Live Earth kicks off in Australia

The Live Earth global concert series kicked off today with a Aboriginal Australian group dancing and singing a traditional welcome at the first venue in Sydney.

Tribal leaders with white-painted bodies were the first of more than 150 performers at the eight concert, 24-hour series to raise awareness about climate change.

The performance was immediately followed by a video greeting from former US Vice President Al Gore, whose campaign to force global warming onto the international political agenda inspired the event.

Gore invited the crowd to take Live Earth's seven-point pledge to reduce their personal environmental impact and support policies to reduce greenhouse gas emissions.

"Thank you for being the very first to launch this movement to help solve the climate crisis," Gore said, standing before the Capital building in Washington. "Enjoy the show."

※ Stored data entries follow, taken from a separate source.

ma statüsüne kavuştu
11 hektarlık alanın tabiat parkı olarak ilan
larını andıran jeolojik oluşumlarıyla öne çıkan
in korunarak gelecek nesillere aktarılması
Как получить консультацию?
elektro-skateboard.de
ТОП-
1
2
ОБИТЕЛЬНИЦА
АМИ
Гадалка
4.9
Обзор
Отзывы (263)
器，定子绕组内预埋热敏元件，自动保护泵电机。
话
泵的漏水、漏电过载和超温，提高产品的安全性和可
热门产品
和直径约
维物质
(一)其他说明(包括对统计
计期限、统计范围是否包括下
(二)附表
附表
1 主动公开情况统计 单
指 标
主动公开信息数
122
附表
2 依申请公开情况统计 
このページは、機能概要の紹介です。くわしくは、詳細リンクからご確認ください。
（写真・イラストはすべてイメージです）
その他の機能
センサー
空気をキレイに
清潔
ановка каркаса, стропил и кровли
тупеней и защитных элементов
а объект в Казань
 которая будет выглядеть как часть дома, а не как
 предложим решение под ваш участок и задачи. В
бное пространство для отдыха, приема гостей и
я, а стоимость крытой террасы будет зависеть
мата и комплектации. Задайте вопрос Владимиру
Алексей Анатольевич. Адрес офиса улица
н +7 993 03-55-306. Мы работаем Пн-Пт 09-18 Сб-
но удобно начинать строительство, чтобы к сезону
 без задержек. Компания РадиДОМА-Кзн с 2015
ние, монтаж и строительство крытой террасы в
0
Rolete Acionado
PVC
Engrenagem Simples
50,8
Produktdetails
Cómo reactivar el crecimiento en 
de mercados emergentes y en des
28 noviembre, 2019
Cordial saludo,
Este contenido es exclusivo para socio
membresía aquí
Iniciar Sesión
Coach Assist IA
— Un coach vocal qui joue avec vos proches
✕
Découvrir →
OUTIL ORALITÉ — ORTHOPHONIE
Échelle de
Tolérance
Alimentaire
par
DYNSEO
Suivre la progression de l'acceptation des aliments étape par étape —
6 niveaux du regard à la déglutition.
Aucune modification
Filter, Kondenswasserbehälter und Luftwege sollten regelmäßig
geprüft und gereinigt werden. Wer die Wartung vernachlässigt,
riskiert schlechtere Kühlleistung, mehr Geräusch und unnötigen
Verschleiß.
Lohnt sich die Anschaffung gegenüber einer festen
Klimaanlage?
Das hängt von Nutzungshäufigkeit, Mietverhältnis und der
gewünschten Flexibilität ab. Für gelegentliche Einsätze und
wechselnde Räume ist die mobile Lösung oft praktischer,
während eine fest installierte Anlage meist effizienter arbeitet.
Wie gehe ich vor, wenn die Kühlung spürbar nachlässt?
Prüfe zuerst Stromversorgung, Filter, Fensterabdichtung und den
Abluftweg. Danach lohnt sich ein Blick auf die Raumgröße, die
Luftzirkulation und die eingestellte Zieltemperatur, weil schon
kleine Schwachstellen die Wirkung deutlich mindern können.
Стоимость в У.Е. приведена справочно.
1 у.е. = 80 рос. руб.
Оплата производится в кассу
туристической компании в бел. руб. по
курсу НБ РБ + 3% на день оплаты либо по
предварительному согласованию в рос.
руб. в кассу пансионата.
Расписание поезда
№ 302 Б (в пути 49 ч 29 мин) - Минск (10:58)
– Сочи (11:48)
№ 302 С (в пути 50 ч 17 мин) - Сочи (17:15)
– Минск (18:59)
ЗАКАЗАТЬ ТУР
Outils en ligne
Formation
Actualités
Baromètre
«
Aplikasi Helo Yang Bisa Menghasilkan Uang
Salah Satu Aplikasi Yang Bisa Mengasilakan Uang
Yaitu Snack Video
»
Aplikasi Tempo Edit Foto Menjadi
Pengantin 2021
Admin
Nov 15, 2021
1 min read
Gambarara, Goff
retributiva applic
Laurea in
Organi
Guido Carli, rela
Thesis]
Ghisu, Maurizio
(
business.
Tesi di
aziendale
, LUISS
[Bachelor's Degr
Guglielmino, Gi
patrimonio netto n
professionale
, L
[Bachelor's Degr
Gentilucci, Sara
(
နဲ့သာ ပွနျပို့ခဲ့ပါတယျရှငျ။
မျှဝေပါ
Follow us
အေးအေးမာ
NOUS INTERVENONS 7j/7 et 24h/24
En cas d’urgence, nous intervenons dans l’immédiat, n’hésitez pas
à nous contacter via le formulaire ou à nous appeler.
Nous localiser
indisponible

Australian actress Toni Collette, taking a break from Hollywood to pursue a singing career, dedicated a song called 'Cowboy Games' to world political leaders.

Her band, the Finnish, ended their set with a grinding guitar-driven version of the 1970s T-Rex hit 'Children of the Revolution'.

"It's heartwarming to see so many people here today for the cause of going green," said Collette, who was Oscar-nominated for her role in The Sixth Sense. "I take my hat off to you all."

On a cool but sunny midwinter day, the crowd danced and sang along with some songs, and at one point chanted Zero Seven, Zero Seven - a reference to the 07/07/07 date of the shows.

"It's a rowdy rabble of green people out there," former Midnight Oil drummer Rob Hirst said.

The Tokyo concert in Japan kicked off with a high-tech, laser- and light-drenched performance by virtual-reality act Genki Rockets.

Gore got into the spirit, appearing as a hologram to deliver another save the planet message.

"With Live Earth, we hope to connect people through the power of music and engage them with a simple universal message: SOS. Answer the call," Gore said.

Popular Japanese vocalist Ayaka urged the crowd to recognise that global warming was a serious problem for everyone.

"We can start helping by doing something small," she said between songs. "I started to carry my own eco-bag so I don't have to use plastic grocery bags, and use my own chopsticks instead of disposable ones."

Madonna and Metallica in London and the Police and Kanye West in New Jersey are among the top billed of more than 150 acts due to appear in the series of nine concerts.

More modest lineups of mostly local and regional acts are playing in Australia, Japan, China, South Africa, Brazil and Germany.

Problems and changes to the series continued right down to the last minute, with a ninth concert - in Washington, DC - added yesterday and a court battle continuing in Brazil to decide whether the show there could go ahead as planned.

Critics say Live Earth lacks achievable goals, and that bringing in jet-setting rock stars in fuel-guzzling airliners to plug in amplifier stacks and cranking up the sound may send mixed messages about energy conservation.

Organisers say the concerts will be as green as possible, by using biodiesel for power and recycled products where possible. Proceeds from ticket sales will go toward distributing power-efficient light bulbs and other measures to offset the shows' greenhouse gas emissions, they say.

The series rolls west today, from Sydney to Tokyo, Shanghai, Johannesburg, Hamburg, London, Rio de Janeiro, New Jersey and Washington.

Organisers were predicting live broadcasts on cable television and the internet could reach up to two billion people, including public service announcements giving tips about how to conserve energy.

Retired five-time Australian Olympic champion swimmer Ian Thorpe was among the high-profile supporters of the event, though he told an interviewer today his efforts to help the environment stopped short of becoming a vegetarian.

"I've thought about it," Thorpe said. "But I like steak. I figure that we've got to the top of the food chain ... and I'm going to enjoy my time now that we're there."